The accurate maintenance of nuclear DNA is critical to cellular and organismal function. Defects in DNA integrity are associated with tumorigenesis, immunodeficiencies and aging. Therefore, numerous DNA repair systems have evolved in mammalian cells to cope with daily damage. The DNA and the histones are arranged in the nucleus in a highly condensed structure known as chromatin. Cellular processes that require unwinding of the double helix, such as transcription, replication and DNA repair, must overcome this natural barrier to gain DNA accessibility.
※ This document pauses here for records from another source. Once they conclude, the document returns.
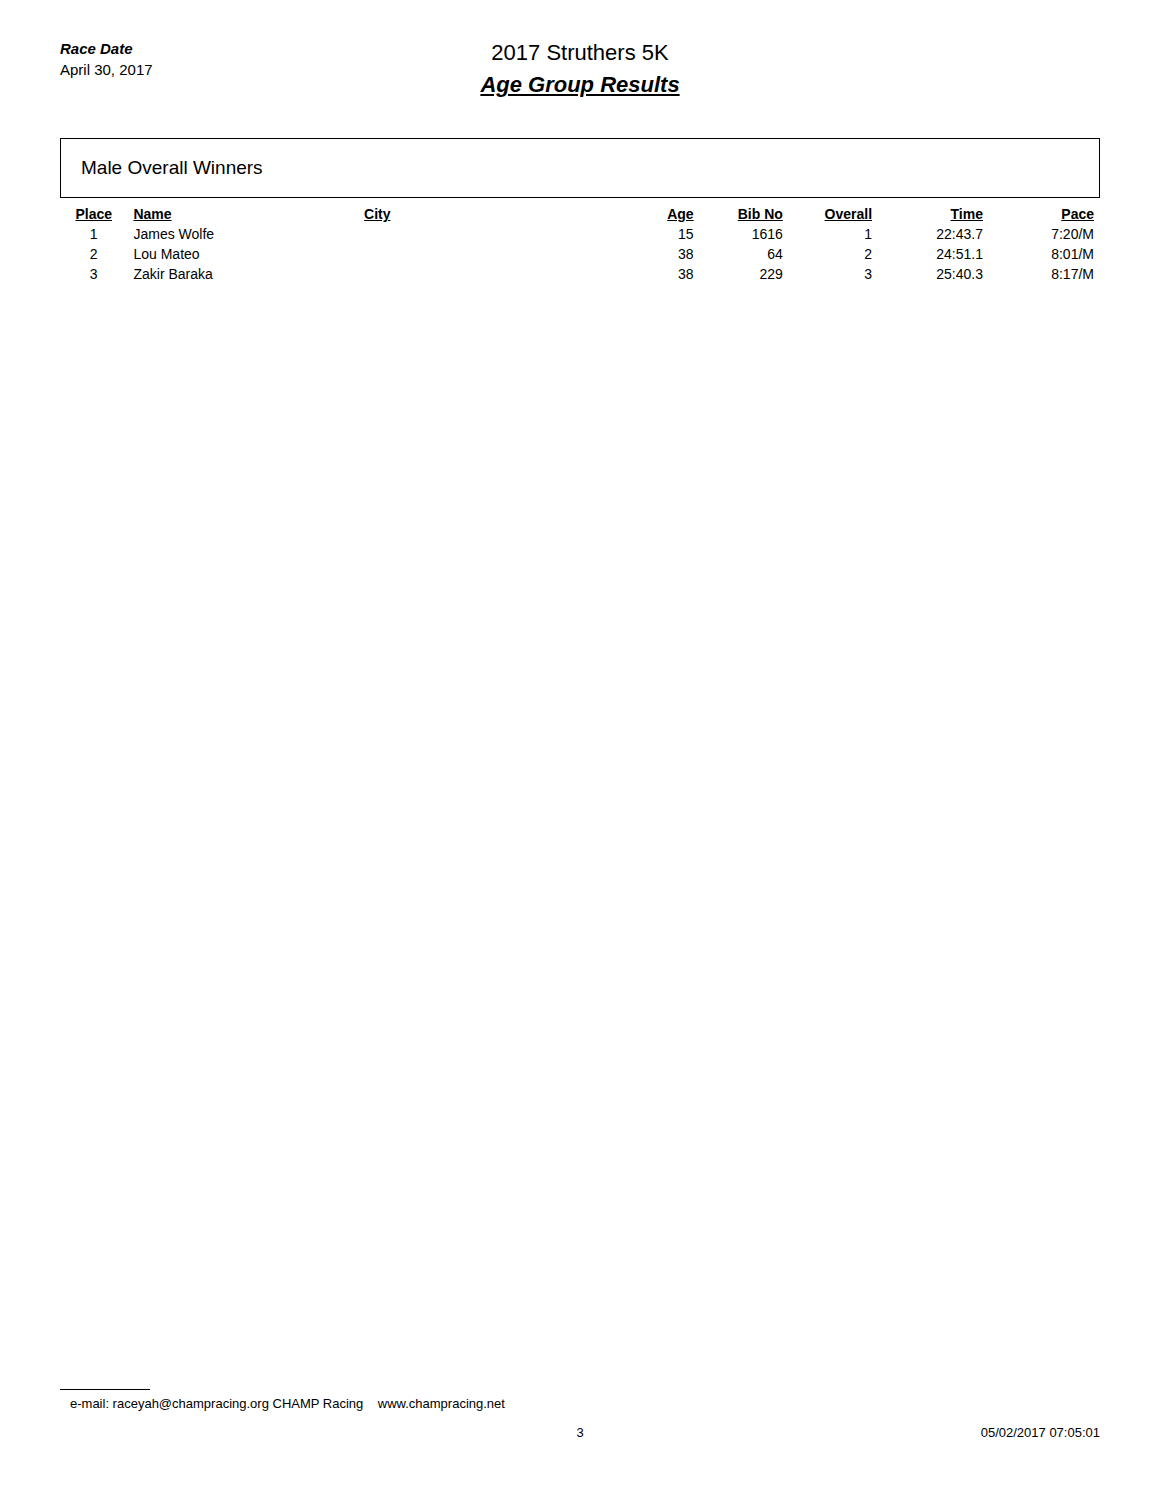Race Date
April 30, 2017
2017 Struthers 5K
Age Group Results
Male Overall Winners
| Place | Name | City | Age | Bib No | Overall | Time | Pace |
| --- | --- | --- | --- | --- | --- | --- | --- |
| 1 | James Wolfe | | 15 | 1616 | 1 | 22:43.7 | 7:20/M |
| 2 | Lou Mateo | | 38 | 64 | 2 | 24:51.1 | 8:01/M |
| 3 | Zakir Baraka | | 38 | 229 | 3 | 25:40.3 | 8:17/M |
e-mail: raceyah@champracing.org CHAMP Racing www.champracing.net
3 05/02/2017 07:05:01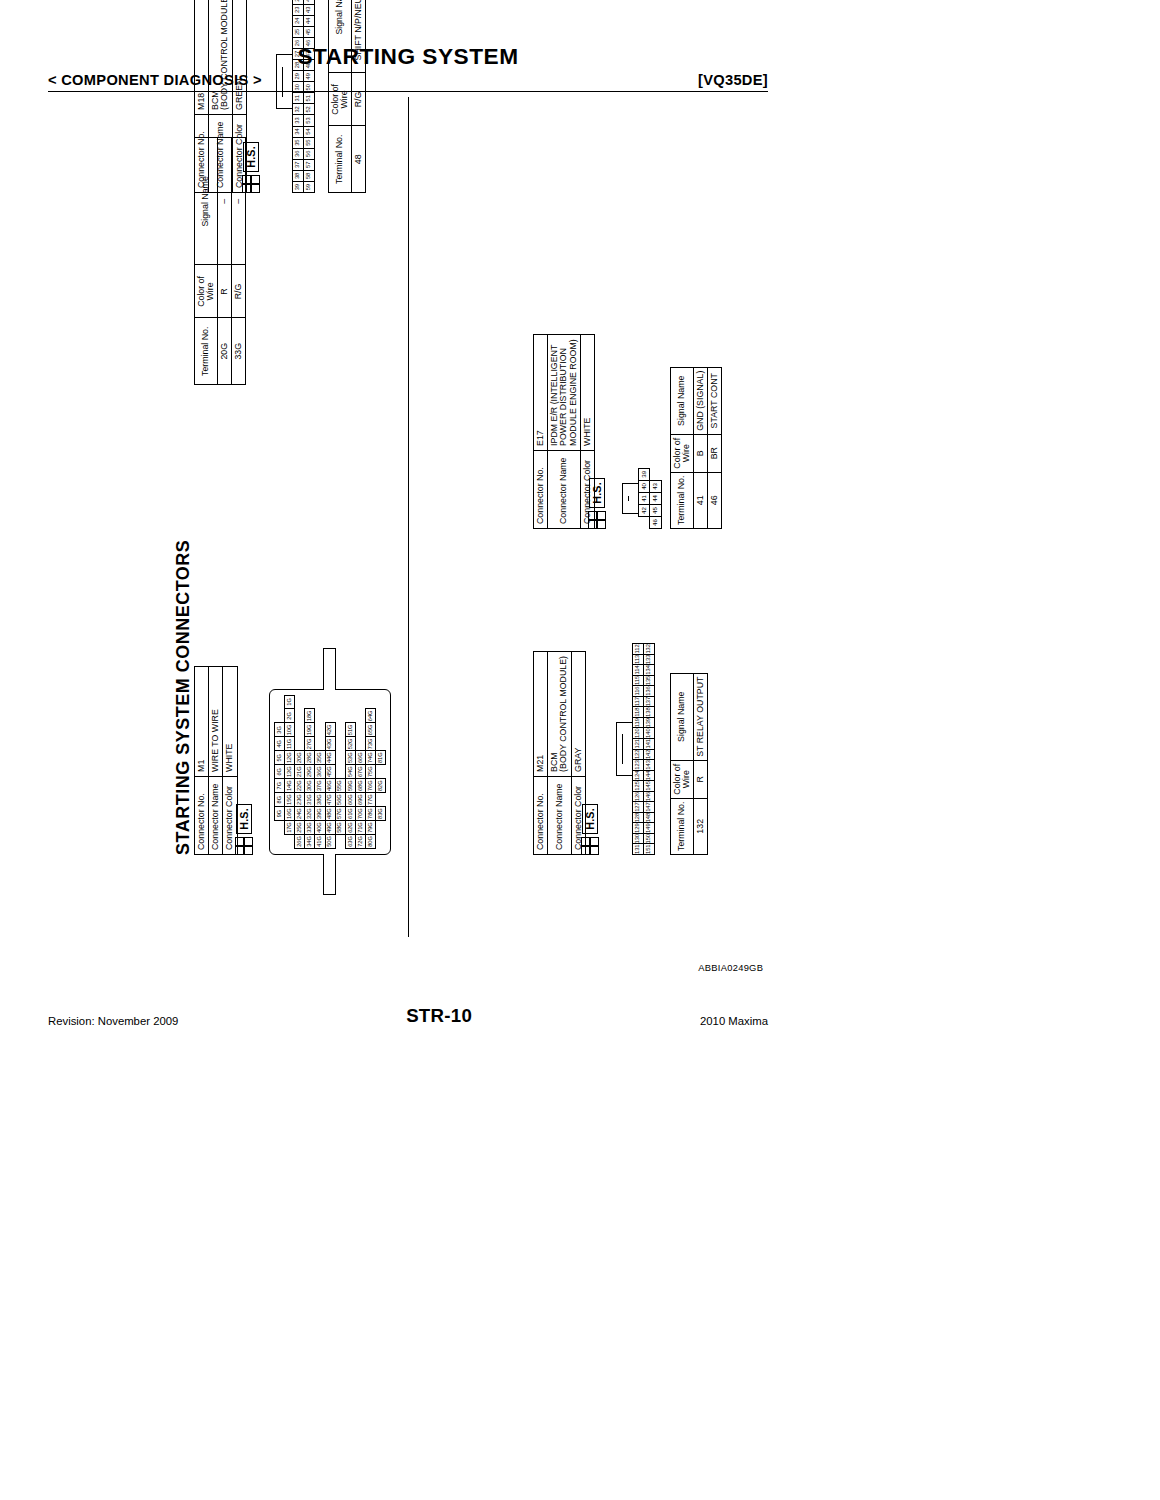STARTING SYSTEM
< COMPONENT DIAGNOSIS >
[VQ35DE]
============================================================ LEFT COLUMN ============================================================
STARTING SYSTEM CONNECTORS
| Connector No. | M1 |
| Connector Name | WIRE TO WIRE |
| Connector Color | WHITE |
H.S.
| | | 9G | 8G | 7G | 6G | 5G | 4G | 3G | | |
| | 17G | 16G | 15G | 14G | 13G | 12G | 11G | 10G | 2G | 1G |
| 26G | 25G | 24G | 23G | 22G | 21G | 20G | | | | |
| 34G | 33G | 32G | 31G | 30G | 29G | 28G | 27G | 19G | 18G | |
| 41G | 40G | 39G | 38G | 37G | 36G | 35G | | | | |
| 50G | 49G | 48G | 47G | 46G | 45G | 44G | 43G | 42G | | |
| | 58G | 57G | 56G | 55G | | | | | | |
| 63G | 62G | 61G | 60G | 59G | 54G | 53G | 52G | 51G | | |
| 72G | 71G | 70G | 69G | 68G | 67G | 66G | | | | |
| 80G | 79G | 78G | 77G | 76G | 75G | 74G | 73G | 65G | 64G | |
| | | 83G | | 82G | | 81G | | | | |
| Terminal No. | Color of Wire | Signal Name |
| --- | --- | --- |
| 20G | R | – |
| 33G | R/G | – |
| Connector No. | M18 |
| Connector Name | BCM (BODY CONTROL MODULE) |
| Connector Color | GREEN |
H.S.
| 39 | 38 | 37 | 36 | 35 | 34 | 33 | 32 | 31 | 30 | 29 | 28 | 27 | 26 | 25 | 24 | 23 | 22 | 21 | 20 |
| 59 | 58 | 57 | 56 | 55 | 54 | 53 | 52 | 51 | 50 | 49 | 48 | 47 | 46 | 45 | 44 | 43 | 42 | 41 | 40 |
| Terminal No. | Color of Wire | Signal Name |
| --- | --- | --- |
| 48 | R/G | SHIFT N/P/NEUTRAL SW |
============================================================ RIGHT COLUMN ============================================================
| Connector No. | M21 |
| Connector Name | BCM (BODY CONTROL MODULE) |
| Connector Color | GRAY |
H.S.
| 131 | 130 | 129 | 128 | 127 | 126 | 125 | 124 | 123 | 122 | 121 | 120 | 119 | 118 | 117 | 116 | 115 | 114 | 113 | 112 |
| 151 | 150 | 149 | 148 | 147 | 146 | 145 | 144 | 143 | 142 | 141 | 140 | 139 | 138 | 137 | 136 | 135 | 134 | 133 | 132 |
| Terminal No. | Color of Wire | Signal Name |
| --- | --- | --- |
| 132 | R | ST RELAY OUTPUT |
| Connector No. | E17 |
| Connector Name | IPDM E/R (INTELLIGENT POWER DISTRIBUTION MODULE ENGINE ROOM) |
| Connector Color | WHITE |
H.S.
| | 42 | 41 | 40 | 39 |
| 46 | 45 | 44 | 43 | |
| Terminal No. | Color of Wire | Signal Name |
| --- | --- | --- |
| 41 | B | GND (SIGNAL) |
| 46 | BR | START CONT |
ABBIA0249GB
Revision: November 2009
STR-10
2010 Maxima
Our work focuses on understanding the role played by chromatin modifications and chromatin modifying enzymes in DNA repair mechanisms, and the consequences of the malfunction of these pathways causing disease, particularly in neurodegeneration and aging.

Current Projects

SIRT6 is a chromatin-bound protein with deacetylase, ADP rybosilase and deacylase activities. SIRT6-deficient mice die before 4 weeks of age from profound hypoglycemia and present progeroid-like phenotype. We found that SIRT6 is recruited to the sites of damage as early as 5 seconds after damage, allowing chromatin remodeling and repair. Particularly, the brain is one of the most affected tissues. We observe increased DNA damage and defective signaling in SIRT6-deficient brains. Moreover, primary brain cultures exhibit increased genotoxic sensitivity when exposed to DNA damaging agents. 1-DNA damage molecular mechanism: We are investigating how cells cope to maintain genome integrity. Understanding different pathways involved in DNA repair and chromatin stability may help prevent disease, and allow the development of new therapies. We are investigating the earliest steps in the DNA repair signaling, focusing in how DNA damage is recognized by SIRT6. We are interested in how epigenetic modifications and chromatin structure influence DNA repair, and are investigating the roles of several uncharacterized proteins in the DNA damage signaling. 2. Epigenetic modifications and DNA damage in neurodegeneration. The highest risk factor in developing neurodegeneration is aging. Changes in epigenetic modifications and accumulation of DNA damage may explain this etiology. We are investigating SIRT6 brain specific KO mice, as a mice model for predisposition to DNA damage accumulation to understand brain health.